Ich hatte fast vergessen, was ich bei den Amite gehört habe – dass mein Vater für eine Information sein Leben riskiert hat. Angeblich riskiert hat, rufe ich mir ins Gedächtnis. Vielleicht ist es nicht klug, Marcus zu vertrauen. Und ich habe mir geschworen, dass ich ihn nicht noch einmal fragen werde.
Ich trödle vor dem Waschraum herum, bis der Candor herauskommt, dann gehe ich hinein, bevor sich die Tür wieder richtig schließen kann. Marcus sitzt neben dem Waschbecken auf dem Fußboden und hält sich Papierhandtücher vor den Mund. Er scheint nicht sehr glücklich zu sein, mich zu sehen.

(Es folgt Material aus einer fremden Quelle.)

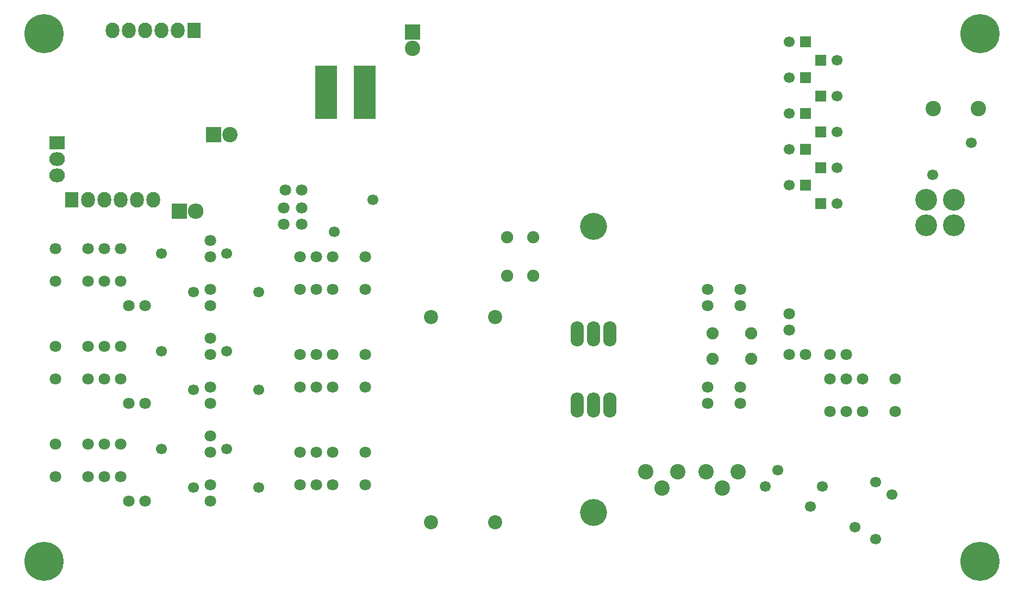
<source format=gbs>
G04 #@! TF.FileFunction,Soldermask,Bot*
%FSLAX46Y46*%
G04 Gerber Fmt 4.6, Leading zero omitted, Abs format (unit mm)*
G04 Created by KiCad (PCBNEW (2014-11-29 BZR 5307)-product) date Sat 04 Jul 2015 02:05:10 PM CDT*
%MOMM*%
G01*
G04 APERTURE LIST*
%ADD10C,0.100000*%
%ADD11C,2.400000*%
%ADD12O,2.099260X3.900120*%
%ADD13C,4.199840*%
%ADD14C,3.400000*%
%ADD15R,3.399740X8.400000*%
%ADD16C,1.700000*%
%ADD17C,1.800000*%
%ADD18R,2.398980X2.398980*%
%ADD19C,2.398980*%
%ADD20C,1.797000*%
%ADD21C,1.900000*%
%ADD22C,2.200000*%
%ADD23R,2.432000X2.127200*%
%ADD24O,2.432000X2.127200*%
%ADD25R,2.127200X2.432000*%
%ADD26O,2.127200X2.432000*%
%ADD27R,2.432000X2.432000*%
%ADD28O,2.432000X2.432000*%
%ADD29C,6.100000*%
%ADD30R,1.700000X1.700000*%
G04 APERTURE END LIST*
D10*
D11*
X191516000Y-117328000D03*
X189016000Y-114828000D03*
X194016000Y-114828000D03*
X182118000Y-117328000D03*
X179618000Y-114828000D03*
X184618000Y-114828000D03*
D12*
X171450000Y-104394000D03*
X173990000Y-104394000D03*
X168910000Y-104394000D03*
D13*
X171450000Y-121158000D03*
D12*
X171450000Y-93345000D03*
X168910000Y-93345000D03*
X173990000Y-93345000D03*
D13*
X171450000Y-76581000D03*
D14*
X227584000Y-72422000D03*
X227584000Y-76422000D03*
D15*
X135841740Y-55626000D03*
X129842260Y-55626000D03*
D16*
X224330000Y-68540000D03*
X230330000Y-63540000D03*
D17*
X218440000Y-100330000D03*
X213360000Y-100330000D03*
X210820000Y-100330000D03*
X208280000Y-100330000D03*
X208280000Y-105410000D03*
X210820000Y-105410000D03*
X213360000Y-105410000D03*
X218440000Y-105410000D03*
X87630000Y-100330000D03*
X92710000Y-100330000D03*
X95250000Y-100330000D03*
X97790000Y-100330000D03*
X97790000Y-95250000D03*
X95250000Y-95250000D03*
X92710000Y-95250000D03*
X87630000Y-95250000D03*
X87630000Y-115570000D03*
X92710000Y-115570000D03*
X95250000Y-115570000D03*
X97790000Y-115570000D03*
X97790000Y-110490000D03*
X95250000Y-110490000D03*
X92710000Y-110490000D03*
X87630000Y-110490000D03*
X135890000Y-111760000D03*
X130810000Y-111760000D03*
X128270000Y-111760000D03*
X125730000Y-111760000D03*
X125730000Y-116840000D03*
X128270000Y-116840000D03*
X130810000Y-116840000D03*
X135890000Y-116840000D03*
X135890000Y-96520000D03*
X130810000Y-96520000D03*
X128270000Y-96520000D03*
X125730000Y-96520000D03*
X125730000Y-101600000D03*
X128270000Y-101600000D03*
X130810000Y-101600000D03*
X135890000Y-101600000D03*
X135890000Y-81280000D03*
X130810000Y-81280000D03*
X128270000Y-81280000D03*
X125730000Y-81280000D03*
X125730000Y-86360000D03*
X128270000Y-86360000D03*
X130810000Y-86360000D03*
X135890000Y-86360000D03*
X87630000Y-85090000D03*
X92710000Y-85090000D03*
X95250000Y-85090000D03*
X97790000Y-85090000D03*
X97790000Y-80010000D03*
X95250000Y-80010000D03*
X92710000Y-80010000D03*
X87630000Y-80010000D03*
D16*
X198247000Y-117094000D03*
X207137000Y-117094000D03*
X200152000Y-114554000D03*
X205232000Y-120269000D03*
X215392000Y-116459000D03*
X215392000Y-125349000D03*
X217932000Y-118364000D03*
X212217000Y-123444000D03*
X119340000Y-86820000D03*
X114340000Y-80820000D03*
X119340000Y-102060000D03*
X114340000Y-96060000D03*
X109180000Y-86820000D03*
X104180000Y-80820000D03*
X131112000Y-77430000D03*
X137112000Y-72430000D03*
X109180000Y-102060000D03*
X104180000Y-96060000D03*
X109180000Y-117300000D03*
X104180000Y-111300000D03*
X119340000Y-117300000D03*
X114340000Y-111300000D03*
D18*
X143256000Y-46228000D03*
D19*
X143256000Y-48768000D03*
D20*
X111760000Y-116840000D03*
X111760000Y-119380000D03*
X111760000Y-101600000D03*
X111760000Y-104140000D03*
X111760000Y-86360000D03*
X111760000Y-88900000D03*
X125984000Y-70866000D03*
X123444000Y-70866000D03*
X111760000Y-111760000D03*
X111760000Y-109220000D03*
X111760000Y-96520000D03*
X111760000Y-93980000D03*
X111760000Y-81280000D03*
X111760000Y-78740000D03*
X125984000Y-76200000D03*
X125984000Y-73660000D03*
X101600000Y-119380000D03*
X99060000Y-119380000D03*
X101600000Y-104140000D03*
X99060000Y-104140000D03*
X101600000Y-88900000D03*
X99060000Y-88900000D03*
X123190000Y-76200000D03*
X123190000Y-73660000D03*
D14*
X223266000Y-76422000D03*
X223266000Y-72422000D03*
D11*
X231394000Y-58166000D03*
X224394000Y-58166000D03*
D20*
X208280000Y-96520000D03*
X210820000Y-96520000D03*
X201930000Y-96520000D03*
X204470000Y-96520000D03*
X201930000Y-90170000D03*
X201930000Y-92710000D03*
X189230000Y-101600000D03*
X189230000Y-104140000D03*
X189230000Y-86360000D03*
X189230000Y-88900000D03*
X194310000Y-101600000D03*
X194310000Y-104140000D03*
X194310000Y-86360000D03*
X194310000Y-88900000D03*
D21*
X196040000Y-93250000D03*
X190040000Y-93250000D03*
X196040000Y-97250000D03*
X190040000Y-97250000D03*
X162020000Y-84280000D03*
X162020000Y-78280000D03*
X158020000Y-84280000D03*
X158020000Y-78280000D03*
D22*
X156130000Y-90680000D03*
X146130000Y-90680000D03*
X156130000Y-122680000D03*
X146130000Y-122680000D03*
D23*
X87884000Y-63500000D03*
D24*
X87884000Y-66040000D03*
X87884000Y-68580000D03*
D18*
X112268000Y-62230000D03*
D19*
X114808000Y-62230000D03*
D25*
X90170000Y-72390000D03*
D26*
X92710000Y-72390000D03*
X95250000Y-72390000D03*
X97790000Y-72390000D03*
X100330000Y-72390000D03*
X102870000Y-72390000D03*
D27*
X106934000Y-74168000D03*
D28*
X109474000Y-74168000D03*
D25*
X109220000Y-45974000D03*
D26*
X106680000Y-45974000D03*
X104140000Y-45974000D03*
X101600000Y-45974000D03*
X99060000Y-45974000D03*
X96520000Y-45974000D03*
D29*
X231648000Y-46482000D03*
X231648000Y-128778000D03*
X85852000Y-128778000D03*
X85852000Y-46482000D03*
D30*
X206883000Y-50673000D03*
D16*
X209383000Y-50673000D03*
D30*
X206883000Y-56261000D03*
D16*
X209383000Y-56261000D03*
D30*
X206883000Y-61849000D03*
D16*
X209383000Y-61849000D03*
D30*
X206883000Y-67437000D03*
D16*
X209383000Y-67437000D03*
D30*
X206883000Y-73025000D03*
D16*
X209383000Y-73025000D03*
D30*
X204470000Y-70104000D03*
D16*
X201970000Y-70104000D03*
D30*
X204470000Y-64516000D03*
D16*
X201970000Y-64516000D03*
D30*
X204470000Y-58928000D03*
D16*
X201970000Y-58928000D03*
D30*
X204470000Y-53340000D03*
D16*
X201970000Y-53340000D03*
D30*
X204470000Y-47752000D03*
D16*
X201970000Y-47752000D03*
M02*

</source>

»Treibt dich die Schadenfreude hierher?«, fragt er. »Verschwinde.«
»Nein«, sage ich.
Was will ich eigentlich hier?
Er blickt mich fragend an. »Und?«
»Ich möchte deiner Erinnerung ein wenig auf die Sprünge helfen«, sage ich. »Was auch immer du von Jeanine willst, du wirst nicht allein da herankommen, und nur die Altruan werden dir auch nicht helfen können.«
»Ich dachte, darüber hätten wir schon gesprochen.« Durch die Papierhandtücher klingt seine Stimme gedämpft. »Die Vorstellung, dass ausgerechnet du helfen könntest …«
»Ich weiß nicht, weshalb du dir einbildest, ich sei nutzlos, aber genau so ist es – du bildest es dir ein«, antworte ich scharf. »Und ich will davon jetzt nichts hören. Ich möchte dir nur sagen, dass du weißt, an wen du dich wenden kannst, wenn du endlich aufhörst, dich selbst zu belügen. Wenn du dann nicht weißt, was du tun sollst, weil du es alleine nicht schaffst, dann denk an mich.«
Ich verlasse den Waschraum gerade noch rechtzeitig, bevor der Candor mit einem Eisbeutel zurückkommt.